-- WHAT YOU NEED TO DO --
Rewrite the text of all the entries below, replacing every "DOWNSTREAM" with "HILIR" and leaving everything else unchanged. Leave the pictures out.

SUPPLIED ENTRIES START

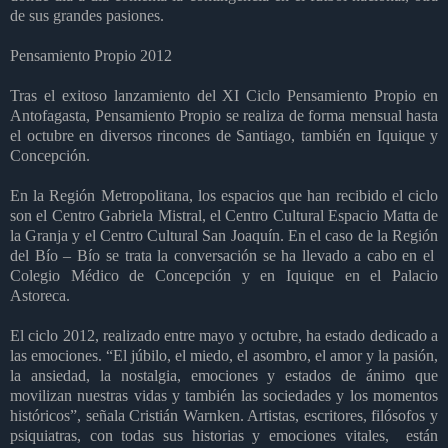
de sus grandes pasiones.
Pensamiento Propio 2012
Tras el exitoso lanzamiento del XI Ciclo Pensamiento Propio en
Antofagasta, Pensamiento Propio se realiza de forma mensual hasta
el octubre en diversos rincones de Santiago, también en Iquique y
Concepción.
En la Región Metropolitana, los espacios que han recibido el ciclo
son el Centro Gabriela Mistral, el Centro Cultural Espacio Matta de
la Granja y el Centro Cultural San Joaquín. En el caso de la Región
del Bío – Bío se trata la conversación se ha llevado a cabo en el
Colegio Médico de Concepción y en Iquique en el Palacio
Astoreca.
El ciclo 2012, realizado entre mayo y octubre, ha estado dedicado a
las emociones. “El júbilo, el miedo, el asombro, el amor y la pasión,
la ansiedad, la nostalgia, emociones y estados de ánimo que
movilizan nuestras vidas y también las sociedades y los momentos
históricos”, señala Cristián Warnken. Artistas, escritores, filósofos y
psiquiatras, con todas sus historias y emociones vitales, están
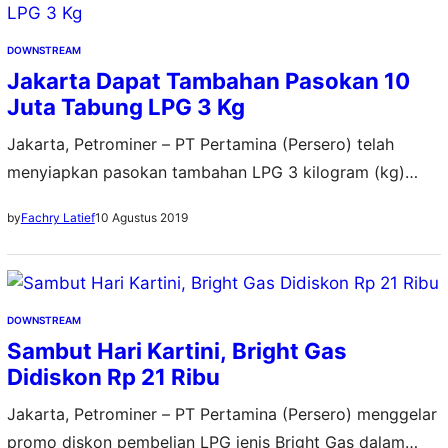
Sentani, Kabupaten Jayapura. Menurut Unit Manager
Communication, Relations, & CSR…
DOWNSTREAM
Jakarta Dapat Tambahan Pasokan 10
Juta Tabung LPG 3 Kg
Jakarta, Petrominer – PT Pertamina (Persero) telah
menyiapkan pasokan tambahan LPG 3 kilogram (kg)
mencapai lebih dari 10 juta tabung. Jumlah ini naik
10 Agustus 2019
by
Fachry Latief
sekitar 5,31 persen dari alokasi normal bulan Agustus
2019. “Penambahan pasokan ini dilakukan untuk
mengantisipasi adanya lonjakan konsumsi pada
momentum hari raya Idul Adha 1414 H,” ujar Vice
DOWNSTREAM
President Corporate Communication Pertamina,…
Sambut Hari Kartini, Bright Gas
Didiskon Rp 21 Ribu
Jakarta, Petrominer – PT Pertamina (Persero) menggelar
promo diskon pembelian LPG jenis Bright Gas dalam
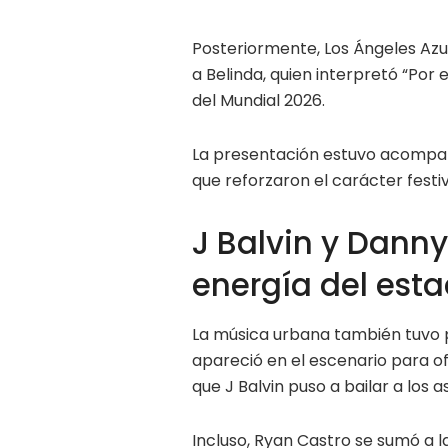
Posteriormente, Los Ángeles Azul
a Belinda, quien interpretó “Por e
del Mundial 2026.
La presentación estuvo acompaña
que reforzaron el carácter festi
J Balvin y Dann
energía del esta
La música urbana también tuvo 
apareció en el escenario para o
que J Balvin puso a bailar a los
Incluso, Ryan Castro se sumó a l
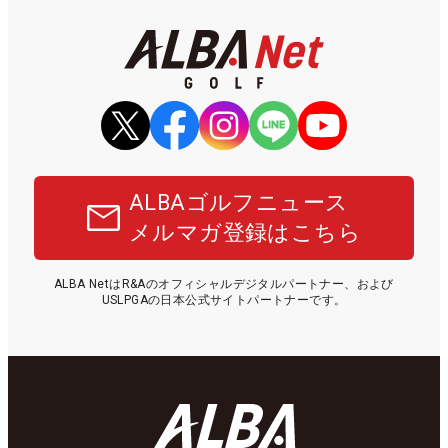
ALBAゴルフニュース
メルマガ登録はこちら
ALBA NetはR&Aのオフィシャルデジタルパートナー、および
USLPGAの日本公式サイトパートナーです。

SUPPLIED ENTRIES END

-- EXERCISE ANSWER --
de sus grandes pasiones.
Pensamiento Propio 2012
Tras el exitoso lanzamiento del XI Ciclo Pensamiento Propio en
Antofagasta, Pensamiento Propio se realiza de forma mensual hasta
el octubre en diversos rincones de Santiago, también en Iquique y
Concepción.
En la Región Metropolitana, los espacios que han recibido el ciclo
son el Centro Gabriela Mistral, el Centro Cultural Espacio Matta de
la Granja y el Centro Cultural San Joaquín. En el caso de la Región
del Bío – Bío se trata la conversación se ha llevado a cabo en el
Colegio Médico de Concepción y en Iquique en el Palacio
Astoreca.
El ciclo 2012, realizado entre mayo y octubre, ha estado dedicado a
las emociones. “El júbilo, el miedo, el asombro, el amor y la pasión,
la ansiedad, la nostalgia, emociones y estados de ánimo que
movilizan nuestras vidas y también las sociedades y los momentos
históricos”, señala Cristián Warnken. Artistas, escritores, filósofos y
psiquiatras, con todas sus historias y emociones vitales, están
Sentani, Kabupaten Jayapura. Menurut Unit Manager
Communication, Relations, & CSR…
HILIR
Jakarta Dapat Tambahan Pasokan 10
Juta Tabung LPG 3 Kg
Jakarta, Petrominer – PT Pertamina (Persero) telah
menyiapkan pasokan tambahan LPG 3 kilogram (kg)
mencapai lebih dari 10 juta tabung. Jumlah ini naik
10 Agustus 2019
by
Fachry Latief
sekitar 5,31 persen dari alokasi normal bulan Agustus
2019. “Penambahan pasokan ini dilakukan untuk
mengantisipasi adanya lonjakan konsumsi pada
momentum hari raya Idul Adha 1414 H,” ujar Vice
HILIR
President Corporate Communication Pertamina,…
Sambut Hari Kartini, Bright Gas
Didiskon Rp 21 Ribu
Jakarta, Petrominer – PT Pertamina (Persero) menggelar
promo diskon pembelian LPG jenis Bright Gas dalam
Posteriormente, Los Ángeles Azul
a Belinda, quien interpretó “Por e
del Mundial 2026.
La presentación estuvo acompaña
que reforzaron el carácter festi
J Balvin y Dann
energía del esta
La música urbana también tuvo 
apareció en el escenario para o
que J Balvin puso a bailar a los
Incluso, Ryan Castro se sumó a l
ALBAゴルフニュース
メルマガ登録はこちら
ALBA NetはR&Aのオフィシャルデジタルパートナー、および
USLPGAの日本公式サイトパートナーです。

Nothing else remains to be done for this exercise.